Allen has done a great job with a basic overview. I would like
to add a few more observations. Now, like Allen, I would like to
note that this is not legal advice and cannot be treated as such,
but is simply information provided by somebody who has perhaps
some experience in this area. But to receive actual legal advice
you will need to go to a licensed attorney in your jurisdiction.
It is appropriate
that Allen spends very little time talking about the actual
direct legal effect of release forms. Releases,
in so
far as they purport to give up a person’s right to sue
are disfavored throughout the United States. There are some jurisdictions
that do not allow them at all, while other jurisdictions only
allow
them in certain circumstances, but nowhere are they an ironclad
protection. Further, no jurisdiction allows one to give up their
right to complain if they become the victim of allegedly criminal
activity. Most people do not know that releases are so weak,
so they do have a value because often when someone signs a release
they think they are signing away rights.
Now that’s
is the civil side of things; I am primarily a criminal
defense attorney and it is in the area of the
criminal
law that I find releases and waivers to be most fascinating.
If written correctly, a release can be exceedingly helpful
with regard
to the dissemination of information.
Releases can be written in such a way as to at least partially
explain (and put a favorable light upon) activities so that courts
and law enforcement personnel have a ready, written explanation
provided to them at the proper time. That proper time is NOT usually
at the scene of a possible criminal investigation and should be
chosen carefully, with the aid of an attorney experienced in criminal
defense.
Space and time
concerns are such that I cannot go into this fully, but
I note that releases can help define the parameters
of communication
of consent under which parties were playing. Please understand
that I am talking about the communication of consent (or revocation
of consent). It is a principle of law that no one can ever give
up their right to revoke consent to an activity. One can always
revoke consent at any point. However, a release form, if written
properly, can establish within the form itself how someone is
revoking that consent. For example, a bottom who is gagged
cannot reliably
remove consent through oral communication (they can’t say “red” or “stop”).

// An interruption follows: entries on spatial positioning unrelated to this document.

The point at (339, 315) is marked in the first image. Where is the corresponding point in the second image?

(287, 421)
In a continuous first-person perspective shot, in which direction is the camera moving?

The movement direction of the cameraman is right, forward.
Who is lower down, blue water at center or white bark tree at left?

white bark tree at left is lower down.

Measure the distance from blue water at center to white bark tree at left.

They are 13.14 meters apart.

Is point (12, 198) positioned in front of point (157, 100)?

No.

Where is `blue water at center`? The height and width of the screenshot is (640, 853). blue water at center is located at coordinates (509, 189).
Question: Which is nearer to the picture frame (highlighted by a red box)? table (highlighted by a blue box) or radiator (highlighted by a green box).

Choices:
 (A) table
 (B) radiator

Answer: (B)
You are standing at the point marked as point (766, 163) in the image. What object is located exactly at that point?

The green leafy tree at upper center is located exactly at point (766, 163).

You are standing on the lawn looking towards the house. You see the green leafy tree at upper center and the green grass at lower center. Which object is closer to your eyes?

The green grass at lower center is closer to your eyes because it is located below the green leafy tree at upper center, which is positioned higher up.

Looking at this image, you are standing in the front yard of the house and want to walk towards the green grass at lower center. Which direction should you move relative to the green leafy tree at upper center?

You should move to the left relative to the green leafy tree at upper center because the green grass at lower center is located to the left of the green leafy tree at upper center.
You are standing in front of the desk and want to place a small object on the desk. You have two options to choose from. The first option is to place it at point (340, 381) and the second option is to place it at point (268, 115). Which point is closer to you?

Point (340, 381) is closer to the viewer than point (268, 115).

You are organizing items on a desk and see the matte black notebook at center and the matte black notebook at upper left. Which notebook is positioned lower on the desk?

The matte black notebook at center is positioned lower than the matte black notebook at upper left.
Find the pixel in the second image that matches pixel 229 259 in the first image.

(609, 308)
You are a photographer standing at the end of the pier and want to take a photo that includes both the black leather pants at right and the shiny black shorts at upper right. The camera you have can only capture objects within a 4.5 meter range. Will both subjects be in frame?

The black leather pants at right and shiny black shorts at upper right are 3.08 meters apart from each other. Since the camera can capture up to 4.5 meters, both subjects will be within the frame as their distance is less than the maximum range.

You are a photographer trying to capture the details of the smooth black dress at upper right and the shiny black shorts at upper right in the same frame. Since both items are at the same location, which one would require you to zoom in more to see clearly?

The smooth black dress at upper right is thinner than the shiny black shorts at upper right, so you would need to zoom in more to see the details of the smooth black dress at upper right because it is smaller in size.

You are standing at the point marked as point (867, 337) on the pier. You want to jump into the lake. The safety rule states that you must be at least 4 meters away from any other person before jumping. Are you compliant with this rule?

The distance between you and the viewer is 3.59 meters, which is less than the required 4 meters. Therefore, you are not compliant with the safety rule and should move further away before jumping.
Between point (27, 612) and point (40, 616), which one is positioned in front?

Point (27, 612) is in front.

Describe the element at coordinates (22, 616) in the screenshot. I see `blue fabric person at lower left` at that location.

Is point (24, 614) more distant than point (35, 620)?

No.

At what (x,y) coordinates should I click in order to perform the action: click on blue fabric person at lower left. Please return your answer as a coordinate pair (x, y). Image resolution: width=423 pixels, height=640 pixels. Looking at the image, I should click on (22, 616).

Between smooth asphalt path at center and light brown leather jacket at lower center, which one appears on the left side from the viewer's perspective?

What they can do is agree (and place in a release) that a scarf
held in their hand (for example) can be dropped as the equivalent
of a safeword. Having this written up in a release form allows
not just clarity for the situation but if there are subsequent
misunderstandings it allows a top who may be accused of exceeding
the boundaries of consent to point to the communication mechanisms
which are provided for in the release form and that they were
followed.
At some point in the future we can perhaps spend some time on
what sort of specific things might be useful within a party release/waiver.
For now, I think our readers can see that both Allen and I believe
that releases can be useful if written correctly and if not relied
upon too heavily in the place of common sense.